### Work instruction
Nothing beyond the line containing "(in_bom yes)" is to be printed; print exactly each line from the start of the records below through that line, leaving out pictures.

### Collected data

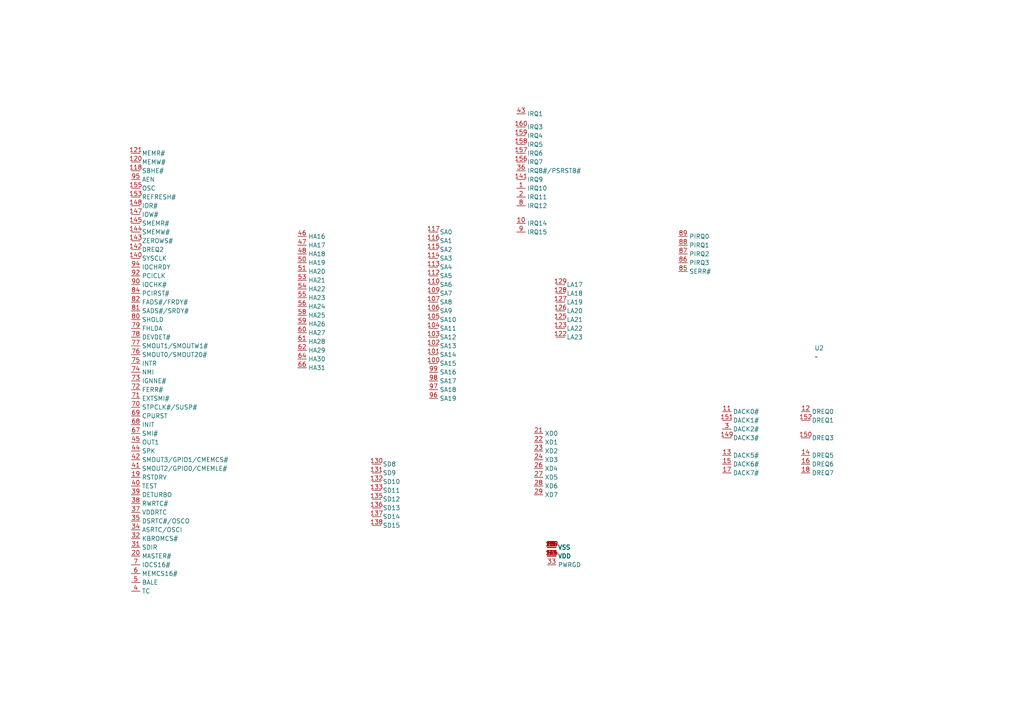
<source format=kicad_sch>
(kicad_sch
	(version 20250114)
	(generator "eeschema")
	(generator_version "9.0")
	(uuid "5c8520b0-77ee-4a39-acb9-3b62e655cdfe")
	(paper "A4")
	
	(symbol
		(lib_id "New_Library:85C497")
		(at 38.1 179.07 0)
		(unit 1)
		(exclude_from_sim no)
		(in_bom yes)
		(on_board yes)
		(dnp no)
		(fields_autoplaced yes)
		(uuid "4063ccd8-cf81-4ab3-a706-76ddfedcb9cb")
		(property "Reference" "U2"
			(at 236.22 100.9649 0)
			(effects
				(font
					(size 1.27 1.27)
				)
				(justify left)
			)
		)
		(property "Value" "~"
			(at 236.22 103.5049 0)
			(effects
				(font
					(size 1.27 1.27)
				)
				(justify left)
			)
		)
		(property "Footprint" "Library:85C497"
			(at 38.1 179.07 0)
			(effects
				(font
					(size 1.27 1.27)
				)
				(hide yes)
			)
		)
		(property "Datasheet" ""
			(at 38.1 179.07 0)
			(effects
				(font
					(size 1.27 1.27)
				)
				(hide yes)
			)
		)
		(property "Description" ""
			(at 38.1 179.07 0)
			(effects
				(font
					(size 1.27 1.27)
				)
				(hide yes)
			)
		)
		(pin "79"
			(uuid "8a276e82-aeb1-4b7b-b595-1f351de17bd8")
		)
		(pin "78"
			(uuid "4c8c630b-2011-4813-9e98-8090f2edf231")
		)
		(pin "14"
			(uuid "1617c124-21eb-4c5e-a48e-8b36907beaef")
		)
		(pin "16"
			(uuid "bebd8c55-ee16-44b7-a723-e902170b88b7")
		)
		(pin "18"
			(uuid "2dfb60e7-d497-41e5-a09e-a4ad5e253ea3")
		)
		(pin "10"
			(uuid "563d46f3-15df-4d5a-9550-02bace59e1e3")
		)
		(pin "9"
			(uuid "d29b3b58-4e97-4c8f-835c-97cc9579af5d")
		)
		(pin "21"
			(uuid "3852d026-f11c-486b-b98f-aeaa614f6a1c")
		)
		(pin "96"
			(uuid "9078226d-4a8a-4fa3-a5f9-d2a102cb5e1e")
		)
		(pin "43"
			(uuid "9afd843e-14be-4738-9944-63debe24e567")
		)
		(pin "160"
			(uuid "48434c51-df34-4882-ab64-e51096f1c874")
		)
		(pin "47"
			(uuid "c045fe09-9d9e-4b9b-9cc7-bbf8b8b2638f")
		)
		(pin "48"
			(uuid "2857ca94-918e-4b61-8322-56af8a29ad11")
		)
		(pin "50"
			(uuid "543a3778-d087-4e71-9ae4-83d4a8249103")
		)
		(pin "92"
			(uuid "2094d774-987d-4e34-879f-8bc3c3d7e3b6")
		)
		(pin "90"
			(uuid "6569222b-8e3f-48ca-ab72-85a56fe12960")
		)
		(pin "84"
			(uuid "a311df8b-b8a9-41e8-a183-25f6e136272d")
		)
		(pin "121"
			(uuid "38203880-04fc-4f9a-b5be-50d866f9a870")
		)
		(pin "1"
			(uuid "8c4a4c21-3df7-44d4-9ef5-2fcd63d4a1e7")
		)
		(pin "2"
			(uuid "41c9540e-cc6b-4daf-86d7-9cd4e0c9fb31")
		)
		(pin "8"
			(uuid "5243fc2f-39db-4cff-be6a-86270bfa3d16")
		)
		(pin "142"
			(uuid "56f1fba5-b7f0-4f25-83eb-40ceebd4ae38")
		)
		(pin "140"
			(uuid "b3dd1353-1232-4913-a6ad-fc9080c598a5")
		)
		(pin "94"
			(uuid "1f75be60-6440-4af5-815b-c78f98f92924")
		)
		(pin "26"
			(uuid "5af1efb6-fa53-42cb-8c47-84c866beb412")
		)
		(pin "27"
			(uuid "37e928b9-bdf2-4044-8749-45542c5da2f1")
		)
		(pin "28"
			(uuid "eb7b4921-0a0a-4896-a430-8d7a87b0d1cd")
		)
		(pin "29"
			(uuid "8579667b-8784-4e81-8512-85c7f54ed1b9")
		)
		(pin "108"
			(uuid "8ed9e84a-9774-4d8c-a734-137335248e09")
		)
		(pin "119"
			(uuid "35977a26-5405-4bb5-808a-5352c8b77dc8")
		)
		(pin "125"
			(uuid "f36c0287-0670-47cc-8d42-3f8490de4143")
		)
		(pin "123"
			(uuid "c09e53fd-c7df-4d84-a2fa-053387d0f9ff")
		)
		(pin "122"
			(uuid "c3af2704-accc-4f7c-ade0-59abc5ac9cdf")
		)
		(pin "13"
			(uuid "c1ff517e-0546-4c76-b4c8-533e5631a2cb")
		)
		(pin "15"
			(uuid "565c0c31-1df9-4c45-b3c1-51b0bffa3e57")
		)
		(pin "17"
			(uuid "c0fd585a-3226-4d6e-9319-bffa59f93f7e")
		)
		(pin "89"
			(uuid "4d74db4d-97b6-4e27-b61e-7354eca0ddff")
		)
		(pin "88"
			(uuid "fc47620f-75b5-44ec-92ee-c0b6b2b71dcf")
		)
		(pin "87"
			(uuid "42a9b4b7-651b-4628-bf28-40e115e6af83")
		)
		(pin "133"
			(uuid "0950af22-d5ef-42e0-9fed-c354be10db21")
		)
		(pin "135"
			(uuid "cffbbbd8-ff06-4b2b-9b99-397671d6c3be")
		)
		(pin "136"
			(uuid "913f9ba7-2cbc-4e14-9c9f-c1557068187b")
		)
		(pin "86"
			(uuid "f5dab2c3-e2bf-467c-9926-325b45100fd0")
		)
		(pin "85"
			(uuid "6bbcff1a-ec6c-4d5b-bbfc-9519febb7ad9")
		)
		(pin "11"
			(uuid "379e8d84-102b-4ed8-8fad-79d70cee4e05")
		)
		(pin "99"
			(uuid "55bb3f4a-f8bd-4a4b-9404-3624b59c4dfe")
		)
		(pin "98"
			(uuid "c756c4b4-f21d-40c3-96fd-884aa99bb8cc")
		)
		(pin "97"
			(uuid "c5438ea1-5c9b-4f96-8021-d22daaa6f3ca")
		)
		(pin "102"
			(uuid "1513955f-8567-432c-a8c5-1b1bffed50b9")
		)
		(pin "101"
			(uuid "3ca4c79c-8ce2-470c-bad6-80398095ccd2")
		)
		(pin "100"
			(uuid "369508f5-568c-4639-ac3e-65645f8dc7ff")
		)
		(pin "151"
			(uuid "4e2750f8-377d-4c8d-9e1b-b95d04e524f2")
		)
		(pin "3"
			(uuid "4bf8f013-53f7-42ac-a0fa-20427583970f")
		)
		(pin "149"
			(uuid "b30c9f11-f79c-4004-ac99-92d636862840")
		)
		(pin "120"
			(uuid "5ba4b3d9-54b2-43a0-8093-3005a2a92ca3")
		)
		(pin "95"
			(uuid "de95320c-e3ec-43d5-80d4-0361cd7f909f")
		)
		(pin "116"
			(uuid "fcc4f537-9f04-4e48-b614-4ad360d455eb")
		)
		(pin "115"
			(uuid "69fb0a98-dce7-4ed1-a5a3-963e6cf608d4")
		)
		(pin "114"
			(uuid "c24cea54-6076-4688-b117-cd85cc65e1b7")
		)
		(pin "145"
			(uuid "437be6a5-481f-488a-a626-80a4f3f1b343")
		)
		(pin "144"
			(uuid "3f1f2291-5d51-4e75-a426-410a011559c6")
		)
		(pin "143"
			(uuid "04efd842-59d6-4f5e-94b8-55df2a30f671")
		)
		(pin "82"
			(uuid "1a388471-7006-4718-9c5c-412a6b00a1df")
		)
		(pin "81"
			(uuid "ba14f93b-9cf2-41d1-83e6-2f765bd18dbc")
		)
		(pin "80"
			(uuid "764031e7-7e4b-43f9-8e20-0f2ac54a2a7d")
		)
		(pin "159"
			(uuid "c7a1331c-77d9-49f9-81d1-7bef58b0eddd")
		)
		(pin "158"
			(uuid "9d6727e6-5fa1-450f-bc67-a7f1b28dfcab")
		)
		(pin "157"
			(uuid "28c5d746-1e3d-4668-a7d7-b8518da32c62")
		)
		(pin "5"
			(uuid "e10f2165-6ec6-4f60-b47b-ec93df21c905")
		)
		(pin "4"
			(uuid "6b541b4a-6b3a-4d65-acfc-bf877610b29b")
		)
		(pin "46"
			(uuid "8ed265ea-590d-4b0e-b13f-f9de5b804e37")
		)
		(pin "156"
			(uuid "eb973141-99a2-4f91-b2b6-07d712da7a58")
		)
		(pin "36"
			(uuid "cdda5cca-e612-4b69-900e-d70a1cb6710a")
		)
		(pin "141"
			(uuid "eb882f1a-26c6-4f1b-a468-cbd9a809b396")
		)
		(pin "113"
			(uuid "302ee3bc-295c-43b8-9f9b-ad12cd153e39")
		)
		(pin "112"
			(uuid "5842a2b5-43bc-484f-a4e9-c7aa1d440a42")
		)
		(pin "110"
			(uuid "0183634f-f7ba-4067-b24c-269412bae0a0")
		)
		(pin "22"
			(uuid "45a9adb0-b02f-460d-bd61-5419ff237a23")
		)
		(pin "23"
			(uuid "e849f29d-5e8a-43de-b996-c4c60118e116")
		)
		(pin "24"
			(uuid "297fb9e4-d43c-4f3d-a323-5e4d51cfdf44")
		)
		(pin "55"
			(uuid "b435a8f0-725b-4dea-ae65-2bbb29bf078f")
		)
		(pin "56"
			(uuid "ecaa2f97-0a4c-4307-b099-64bef5b2cb7b")
		)
		(pin "58"
			(uuid "3a9ff039-1814-43a7-baf3-3821113609ee")
		)
		(pin "118"
			(uuid "8a388ef3-8599-42e7-bc92-a0effd4cdb36")
		)
		(pin "51"
			(uuid "e78cbb8d-d27d-4596-9ee8-d7a63939faad")
		)
		(pin "53"
			(uuid "2565a99f-3929-44a6-b929-382293b472ed")
		)
		(pin "54"
			(uuid "79762d07-f65e-4541-8997-7da3d1da959f")
		)
		(pin "109"
			(uuid "cfe42b45-99b2-48e5-bef8-922296f97575")
		)
		(pin "107"
			(uuid "166f53c9-11dc-493d-9bd2-f9ba26480f63")
		)
		(pin "106"
			(uuid "1116084d-bcd4-44e5-9c1b-8209f5b2f425")
		)
		(pin "130"
			(uuid "03682601-3006-4391-ba14-b630b4f96db5")
		)
		(pin "131"
			(uuid "10deffb6-f004-4a7a-902b-512248b486c1")
		)
		(pin "132"
			(uuid "14b32a74-2b4f-4538-b156-43bc5bd35edc")
		)
		(pin "74"
			(uuid "8028fde4-7b50-45d8-8108-544bb965422f")
		)
		(pin "73"
			(uuid "c7134178-0c57-444a-afd4-35c85738192f")
		)
		(pin "72"
			(uuid "cd8ebeb4-b414-4bda-a2a4-66d94d9f6d93")
		)
		(pin "25"
			(uuid "134e669a-07a5-45f1-aa0a-d4503bd129cb")
		)
		(pin "52"
			(uuid "c4876b00-2105-48b8-b954-64b38298864e")
		)
		(pin "63"
			(uuid "4f29ed90-640d-4683-90b3-8703d7482db5")
		)
		(pin "93"
			(uuid "653aae9c-e22d-436a-856e-bedb3065accf")
		)
		(pin "33"
			(uuid "cccee9f7-1a73-4841-afb7-349458b28489")
		)
		(pin "129"
			(uuid "bf262804-910d-4a45-8ab8-f3229286a315")
		)
		(pin "38"
			(uuid "e371680b-bd0b-4b67-9def-055d00a7e5b0")
		)
		(pin "37"
			(uuid "16cf50bf-9cd8-40c2-bfce-2ae2f8a5bb47")
		)
		(pin "35"
			(uuid "b45cdb8f-4b94-406a-83d9-2a431b6ce85c")
		)
		(pin "19"
			(uuid "7edbc9a3-a5bf-45cd-a8f1-aed298178e4e")
		)
		(pin "40"
			(uuid "ab5e3d01-2982-45a1-b64d-974f7b30c99c")
		)
		(pin "39"
			(uuid "c3ee819f-1c4b-460c-9b5a-36cbafbf0cb5")
		)
		(pin "155"
			(uuid "94d5edd8-e59f-42d2-9938-732a24207622")
		)
		(pin "68"
			(uuid "3cdab1de-cc92-4fbd-ad76-249aaebdd6be")
		)
		(pin "67"
			(uuid "da5b4e14-c66d-44ae-96f4-0a3eec0b6e20")
		)
		(pin "45"
			(uuid "e00de8f5-e31f-4b8f-8d9d-190777684ae2")
		)
		(pin "105"
			(uuid "2b13e592-ef05-4ce8-9b45-ab8b61288f47")
		)
		(pin "104"
			(uuid "e7a71605-fc64-4bea-9677-6a9fa548288b")
		)
		(pin "103"
			(uuid "b832a90b-f7b8-43ef-b5b7-e855d9eb9c01")
		)
		(pin "153"
			(uuid "f5199fb3-2352-4be2-8ebc-986f1bf36eb2")
		)
		(pin "148"
			(uuid "cc841a63-1501-4b79-bf42-454ba7146084")
		)
		(pin "147"
			(uuid "b1500a71-5ffc-4794-872e-a9d6e3488823")
		)
		(pin "77"
			(uuid "22738935-a862-4e55-8534-e2483995c961")
		)
		(pin "76"
			(uuid "ffa9a5b5-165f-406b-ab76-010b45d2cc46")
		)
		(pin "75"
			(uuid "cfc52589-cb42-4abf-a627-7455dbcd621b")
		)
		(pin "30"
			(uuid "fb6dcb57-6539-43f1-b3e2-4508a1e76b12")
		)
		(pin "49"
			(uuid "d93ffb2b-fd1a-4ec7-869a-7a34bb34b10e")
		)
		(pin "57"
			(uuid "47c2f9fa-9301-4358-b67f-d25e65d68031")
		)
		(pin "65"
			(uuid "b0ba8c7b-0204-4e10-973c-52c97d7bba5b")
		)
		(pin "83"
			(uuid "038f9f66-a25c-49d4-b56c-5740b34a6a7c")
		)
		(pin "91"
			(uuid "e0815baa-5955-4955-9b22-19d0020f04cc")
		)
		(pin "134"
			(uuid "c6fa0683-cc39-4a46-a6a9-78d13ec07dfa")
		)
		(pin "139"
			(uuid "dcdaf352-57a2-4bc2-b02a-40ec62a4c4bc")
		)
		(pin "154"
			(uuid "acc23bfb-2634-4ebc-b861-52a2a218b542")
		)
		(pin "71"
			(uuid "68cc1b3a-cc2d-44d7-bc6a-d14bfaae9296")
		)
		(pin "70"
			(uuid "f6a13510-61f4-4e24-becd-b20a0f5dd6ac")
		)
		(pin "69"
			(uuid "c18f0792-aca8-4e70-88b2-54f6c177f8a2")
		)
		(pin "62"
			(uuid "d9ae6815-a144-4be1-b1eb-dcd2abe5a938")
		)
		(pin "64"
			(uuid "6fdcb489-b7b0-4256-9677-2f8c9acf6561")
		)
		(pin "66"
			(uuid "95547cfa-d284-40ef-8fa4-ebee80432fff")
		)
		(pin "59"
			(uuid "a314e405-da54-4988-a59a-af402b075094")
		)
		(pin "60"
			(uuid "e3cdbc9c-7699-4eab-987d-26a7f88a8b28")
		)
		(pin "61"
			(uuid "7b654959-9166-4919-87e8-c5426de62883")
		)
		(pin "111"
			(uuid "30768442-e39c-4b6a-ab72-7bf17495ec12")
		)
		(pin "124"
			(uuid "3c891651-1742-4a7a-97e7-acf64afea68a")
		)
		(pin "146"
			(uuid "5e1096e8-e6f1-4b87-aece-ce4ec652b908")
		)
		(pin "34"
			(uuid "74f715a8-ec9e-4af9-9ab9-daf882cdd750")
		)
		(pin "32"
			(uuid "4084a64c-b044-4490-b268-863255c11c2e")
		)
		(pin "31"
			(uuid "73063c40-436b-4b62-9c8f-c799f91adc6b")
		)
		(pin "12"
			(uuid "9e619a08-c72e-411e-9ab9-ad4a4d3c9f5d")
		)
		(pin "152"
			(uuid "a1682ea4-7de5-44f5-8044-3d040abea2d3")
		)
		(pin "150"
			(uuid "9d1559e5-790d-4a99-8baa-2df33f6803e6")
		)
		(pin "20"
			(uuid "b8b364cb-4e9b-4a9b-a1a1-c4429fde39f8")
		)
		(pin "7"
			(uuid "37ea3300-2176-4549-9b74-cf3db14edf25")
		)
		(pin "6"
			(uuid "9d995045-6f93-4c21-a772-3fe93cb28215")
		)
		(pin "137"
			(uuid "040a5038-6013-442b-8ff2-73b33aee592e")
		)
		(pin "138"
			(uuid "c0505720-4540-45aa-bdeb-09d424e44f64")
		)
		(pin "117"
			(uuid "30f6722a-2e32-46ba-8134-e69136073fa3")
		)
		(pin "128"
			(uuid "6709e7b7-c12a-43b2-aabc-df0e697d692b")
		)
		(pin "127"
			(uuid "c7147877-e10d-4fe8-b5f6-e3b385610d6c")
		)
		(pin "126"
			(uuid "b16feb08-08bc-4f11-84ec-79c7e1d6504b")
		)
		(pin "44"
			(uuid "153c99a0-d7d3-4b8a-91aa-bcace4a10b03")
		)
		(pin "42"
			(uuid "13620fa4-a217-4f9f-805b-19d5d1e53e0a")
		)
		(pin "41"
			(uuid "9c7b0256-4bd8-43c7-829b-04792952626e")
		)
		(instances
			(project ""
				(path "/bf650d90-62a7-4ca3-9d26-71da301c7f2b/73ea1ee6-e1ce-4810-82f5-f421cdbc542a"
					(reference "U2")
					(unit 1)
				)
			)
		)
	)
)

</source>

### Task response
<source format=kicad_sch>
(kicad_sch
	(version 20250114)
	(generator "eeschema")
	(generator_version "9.0")
	(uuid "5c8520b0-77ee-4a39-acb9-3b62e655cdfe")
	(paper "A4")
	
	(symbol
		(lib_id "New_Library:85C497")
		(at 38.1 179.07 0)
		(unit 1)
		(exclude_from_sim no)
		(in_bom yes)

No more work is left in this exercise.